Выбрать главу

Однако пропаганда и националистическая истерия — одно, а война — совсем другое. Здесь уже не болтают, хотя смеются и шутят. А что поделаешь — жизнь есть жизнь. Словом, утром следующего дня мы выехали на передовую. Первым, кого мы увидели в окопах, были казаки, этот удивительный народ из разных уголков нашей еще недавно могучей державы.

Они мигом проверили наши документы, не позволяя притронуться к фотоаппарату, потом разрешили снимать, чтобы не было видно лица.

— Значит, правильно говорят на том берегу, что вы наемники и приехали сюда сорвать деньги?

Первый казак: “Какой я наемник. Я работал на шахте, получал 20 тысяч, а здесь — полторы. А фотографировать нас не надо потому, что на родине на нас заведены уголовные дела, по семь лет обещают. Вот и судите сами, за что мы воюем”.

— А с кем воюете?

Второй казак: “Если вы видели пленных с того берега, то вам объяснять не надо. Половина из них — сплошь в наколках. Это уголовники с большими сроками. Их направили на передовую, пообещав амнистию или пересмотр дел на условную меру наказания. В штабе есть протоколы допроса и их показания следственным органам. Почитайте. Попадаются, конечно, озверевшие от национализма молдаване. Был и один русский, "афганец". Я у него спрашиваю: ты чего в своих братьев стреляешь? А он: “Куда мне деваться? С работы меня выгнали, жена не работает, двое детей, квартира в Кишиневе. Куда я поеду, если у меня нигде никого нет и денег нет. А здесь мне три штуки платят. И я стреляю, не целясь. Вот только когда в рукопашную, вы уж, братцы, извините…”

Родная мать у меня на Дону. А эта, что шила мне жилетку для рожков и лимонок, — в Дубоссарах, как бы усыновила меня. Одна она живет, ноги у нее больные. Старушка уже. Всю ее родню в войну румыны убили. Она на меня свой дом переписала и сыном называет. Будете в Дубоссарах, зайдите к. бабке Клаве, там вам скажут, где она живет. Поклонитесь от меня, скажите, что живой ее сынок Саша и вернется с победой и славой. А если погибну — еще больше славы, потому что за русский народ и русскую землю…

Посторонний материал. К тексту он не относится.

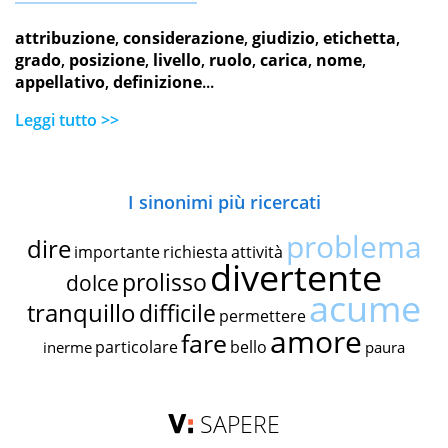
attribuzione
,
considerazione
,
giudizio
,
etichetta
,
grado
,
posizione
,
livello
,
ruolo
,
carica
,
nome
,
appellativo
,
definizione
...
Leggi tutto >>
I sinonimi più ricercati
problema
dire
importante
richiesta
attività
divertente
prolisso
dolce
acume
tranquillo
difficile
permettere
amore
fare
particolare
bello
inerme
paura
SAPERE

— А румыны из-за Прута вам попадались?

Второй казак. "Как распознаешь по мертвому — кишиневский он или бухарестский? Нашли у одного старшего лейтенанта документы на румынском, а Кишинев. говорит, что это новые документы Великой Румынии. О своих потерях они официально процентов на двадцать сообщают. В недавних боях у них около тридцати убитых было, а похоронено пятеро. Значит, остальных увезли в Румынию. У нас есть документальные свидетельства, что туда отправляют гробы.”

Попрощавшись с казаками, мы поехали дальше. Наш водитель рассказывал по дороге:

— Когда опоновцы атаковали полк гражданской обороны 14-й армии, наши “доблестные” военнослужащие и пальцем не пошевелили, хотя кроме нескольких сотен автоматов, румыны захватили в заложники жен и детей офицеров. Что же это за армия, которая ждет приказа: можно ей освободить свои семьи?! У Белого Дома приказа Язова не ждали, хотя там был только вопрос власти. А здесь — жизнь своих детей. Дерьмо, а не люди. Ходят по магазинам в форме, руки в карманах. Я еще удивляюсь, как им люди в морды не плюют…

— Так кто семьи-то отбил?

— Казаки. Несколько человек погибли…

У села Кошница, не доезжая Григориополя, — самый опасный участок. От Днестра до шоссе — километра полтора фруктовый сад. Румыны переправили на левый берег большие силы и окопались в саду, держа под огнем трассу. Они рассчитывают прорвать здесь оборону, чтобы отрезать Дубоссары с Григориополем от Тирасполя. Вдоль дороги, обрамляющей сад, окопы с нашими гвардейцами. Мы попали в пересмену, когда меняли подразделение, отстреливающееся всю ночь по колено в воде. Мужики хмурые, неразговорчивые. От объективов отворачиваются. Но благо, на казачьих позициях к нам присоединился тираспольский фотокор Валерий Кругликов. Он для нас — лучше “Охранной грамоты” ПМР.